◆ DATA FOR ANALYSIS:
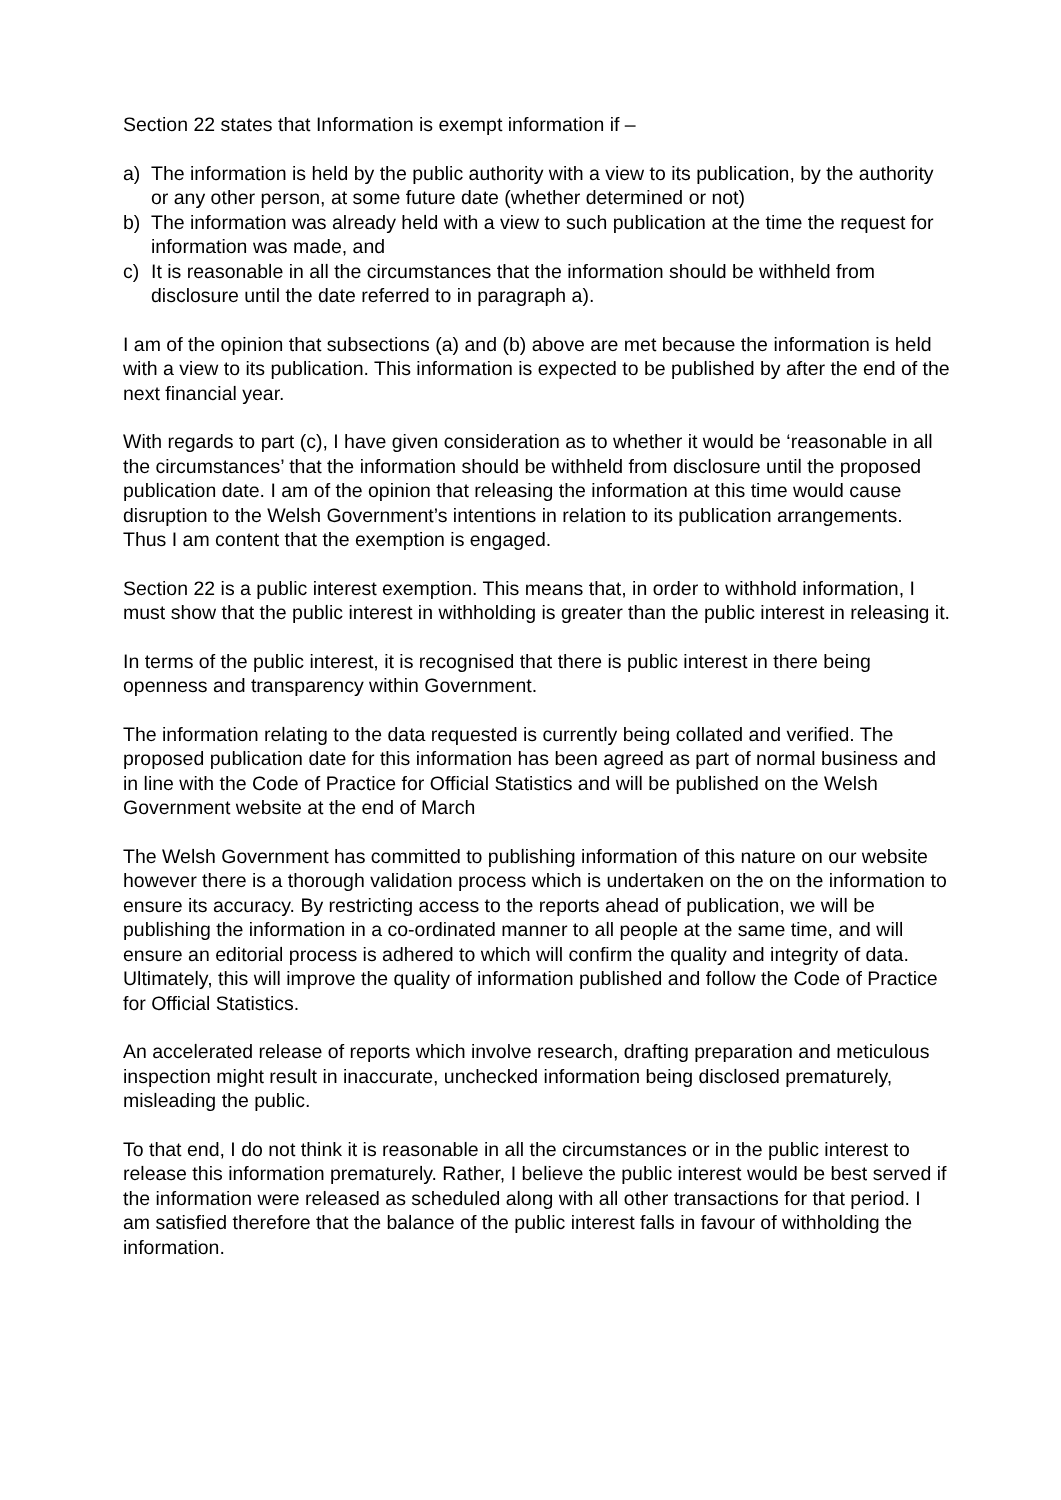Section 22 states that Information is exempt information if –
a) The information is held by the public authority with a view to its publication, by the authority or any other person, at some future date (whether determined or not)
b) The information was already held with a view to such publication at the time the request for information was made, and
c) It is reasonable in all the circumstances that the information should be withheld from disclosure until the date referred to in paragraph a).
I am of the opinion that subsections (a) and (b) above are met because the information is held with a view to its publication. This information is expected to be published by after the end of the next financial year.
With regards to part (c), I have given consideration as to whether it would be ‘reasonable in all the circumstances’ that the information should be withheld from disclosure until the proposed publication date. I am of the opinion that releasing the information at this time would cause disruption to the Welsh Government’s intentions in relation to its publication arrangements. Thus I am content that the exemption is engaged.
Section 22 is a public interest exemption. This means that, in order to withhold information, I must show that the public interest in withholding is greater than the public interest in releasing it.
In terms of the public interest, it is recognised that there is public interest in there being openness and transparency within Government.
The information relating to the data requested is currently being collated and verified. The proposed publication date for this information has been agreed as part of normal business and in line with the Code of Practice for Official Statistics and will be published on the Welsh Government website at the end of March
The Welsh Government has committed to publishing information of this nature on our website however there is a thorough validation process which is undertaken on the on the information to ensure its accuracy. By restricting access to the reports ahead of publication, we will be publishing the information in a co-ordinated manner to all people at the same time, and will ensure an editorial process is adhered to which will confirm the quality and integrity of data. Ultimately, this will improve the quality of information published and follow the Code of Practice for Official Statistics.
An accelerated release of reports which involve research, drafting preparation and meticulous inspection might result in inaccurate, unchecked information being disclosed prematurely, misleading the public.
To that end, I do not think it is reasonable in all the circumstances or in the public interest to release this information prematurely. Rather, I believe the public interest would be best served if the information were released as scheduled along with all other transactions for that period. I am satisfied therefore that the balance of the public interest falls in favour of withholding the information.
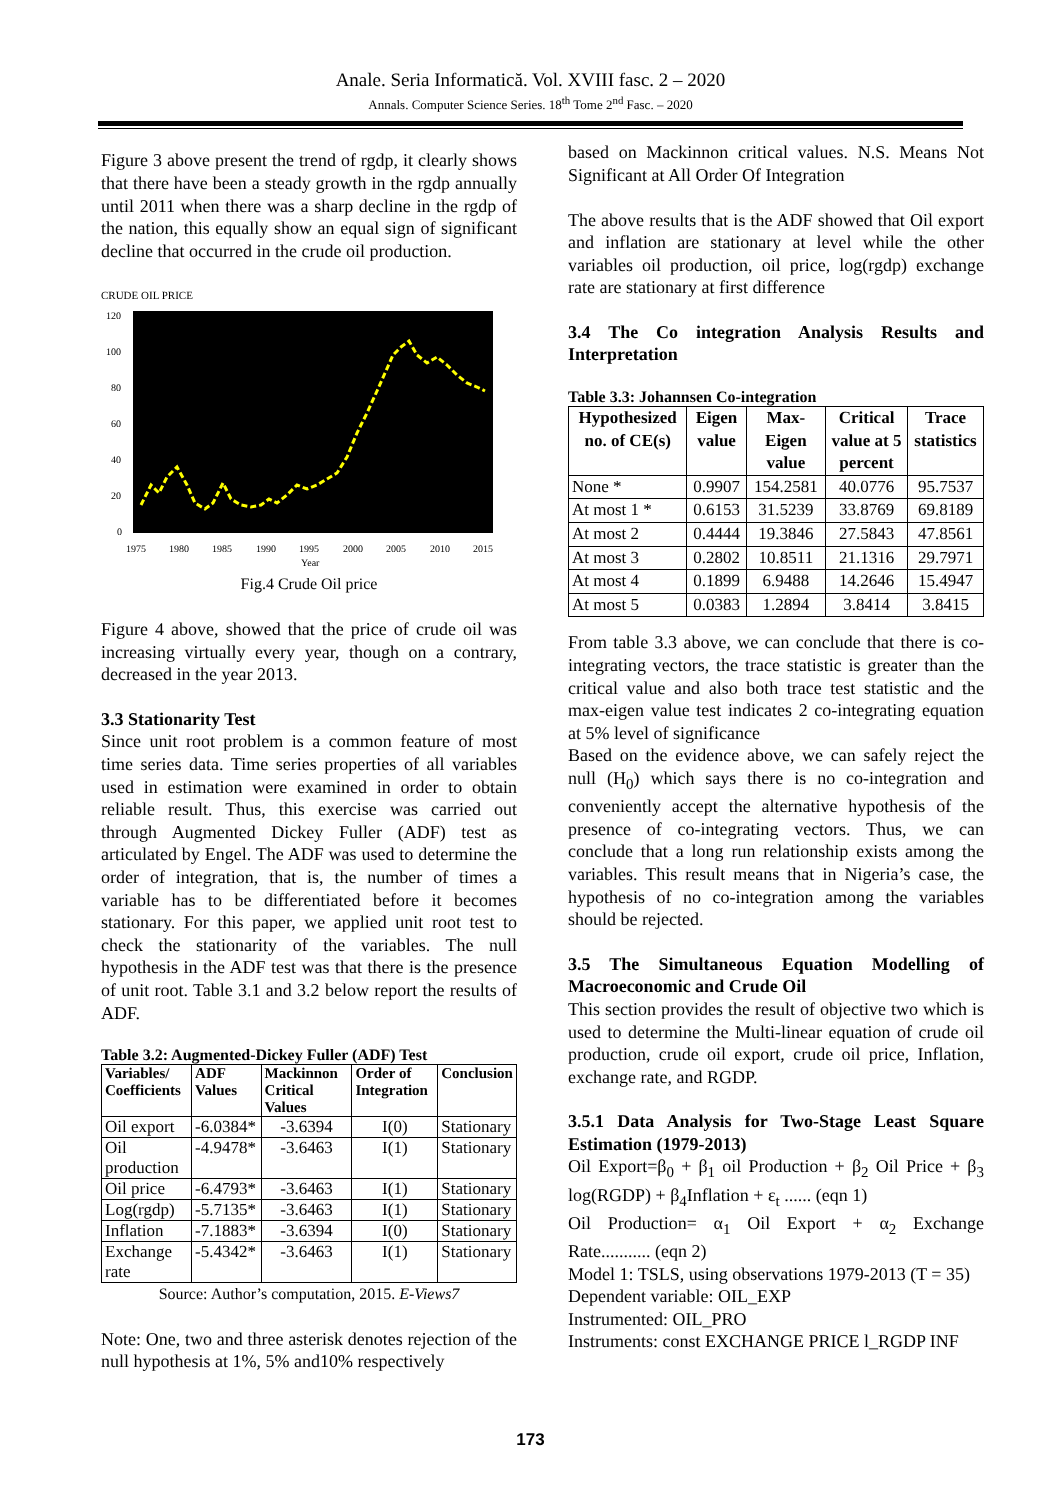Anale. Seria Informatică. Vol. XVIII fasc. 2 – 2020
Annals. Computer Science Series. 18<sup>th</sup> Tome 2<sup>nd</sup> Fasc. – 2020
Figure 3 above present the trend of rgdp, it clearly shows that there have been a steady growth in the rgdp annually until 2011 when there was a sharp decline in the rgdp of the nation, this equally show an equal sign of significant decline that occurred in the crude oil production.
CRUDE OIL PRICE
120
100
80
60
40
20
0
1975
1980
1985
1990
1995
2000
2005
2010
2015
Year
Fig.4 Crude Oil price
Figure 4 above, showed that the price of crude oil was increasing virtually every year, though on a contrary, decreased in the year 2013.
3.3 Stationarity Test
Since unit root problem is a common feature of most time series data. Time series properties of all variables used in estimation were examined in order to obtain reliable result. Thus, this exercise was carried out through Augmented Dickey Fuller (ADF) test as articulated by Engel. The ADF was used to determine the order of integration, that is, the number of times a variable has to be differentiated before it becomes stationary. For this paper, we applied unit root test to check the stationarity of the variables. The null hypothesis in the ADF test was that there is the presence of unit root. Table 3.1 and 3.2 below report the results of ADF.
Table 3.2: Augmented-Dickey Fuller (ADF) Test
| Variables/ Coefficients | ADF Values | Mackinnon Critical Values | Order of Integration | Conclusion |
| --- | --- | --- | --- | --- |
| Oil export | -6.0384* | -3.6394 | I(0) | Stationary |
| Oil production | -4.9478* | -3.6463 | I(1) | Stationary |
| Oil price | -6.4793* | -3.6463 | I(1) | Stationary |
| Log(rgdp) | -5.7135* | -3.6463 | I(1) | Stationary |
| Inflation | -7.1883* | -3.6394 | I(0) | Stationary |
| Exchange rate | -5.4342* | -3.6463 | I(1) | Stationary |
Source: Author’s computation, 2015. E-Views7
Note: One, two and three asterisk denotes rejection of the null hypothesis at 1%, 5% and10% respectively
based on Mackinnon critical values. N.S. Means Not Significant at All Order Of Integration
The above results that is the ADF showed that Oil export and inflation are stationary at level while the other variables oil production, oil price, log(rgdp) exchange rate are stationary at first difference
3.4 The Co integration Analysis Results and Interpretation
Table 3.3: Johannsen Co-integration
| Hypothesized no. of CE(s) | Eigen value | Max-Eigen value | Critical value at 5 percent | Trace statistics |
| --- | --- | --- | --- | --- |
| None * | 0.9907 | 154.2581 | 40.0776 | 95.7537 |
| At most 1 * | 0.6153 | 31.5239 | 33.8769 | 69.8189 |
| At most 2 | 0.4444 | 19.3846 | 27.5843 | 47.8561 |
| At most 3 | 0.2802 | 10.8511 | 21.1316 | 29.7971 |
| At most 4 | 0.1899 | 6.9488 | 14.2646 | 15.4947 |
| At most 5 | 0.0383 | 1.2894 | 3.8414 | 3.8415 |
From table 3.3 above, we can conclude that there is co-integrating vectors, the trace statistic is greater than the critical value and also both trace test statistic and the max-eigen value test indicates 2 co-integrating equation at 5% level of significance
Based on the evidence above, we can safely reject the null (H<sub>0</sub>) which says there is no co-integration and conveniently accept the alternative hypothesis of the presence of co-integrating vectors. Thus, we can conclude that a long run relationship exists among the variables. This result means that in Nigeria’s case, the hypothesis of no co-integration among the variables should be rejected.
3.5 The Simultaneous Equation Modelling of Macroeconomic and Crude Oil
This section provides the result of objective two which is used to determine the Multi-linear equation of crude oil production, crude oil export, crude oil price, Inflation, exchange rate, and RGDP.
3.5.1 Data Analysis for Two-Stage Least Square Estimation (1979-2013)
Oil Export=β<sub>0</sub> + β<sub>1</sub> oil Production + β<sub>2</sub> Oil Price + β<sub>3</sub> log(RGDP) + β<sub>4</sub>Inflation + ε<sub>t</sub> ...... (eqn 1)
Oil Production= α<sub>1</sub> Oil Export + α<sub>2</sub> Exchange Rate........... (eqn 2)
Model 1: TSLS, using observations 1979-2013 (T = 35)
Dependent variable: OIL_EXP
Instrumented: OIL_PRO
Instruments: const EXCHANGE PRICE l_RGDP INF
173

◆ ASSIGNMENT: Please take the lines from the beginning of the data above through the line holding "c) It is reasonable" and transcribe them exactly, without any pictures.

◆ WRITTEN RESPONSE:
Section 22 states that Information is exempt information if –
a) The information is held by the public authority with a view to its publication, by the authority or any other person, at some future date (whether determined or not)
b) The information was already held with a view to such publication at the time the request for information was made, and
c) It is reasonable in all the circumstances that the information should be withheld from disclosure until the date referred to in paragraph a).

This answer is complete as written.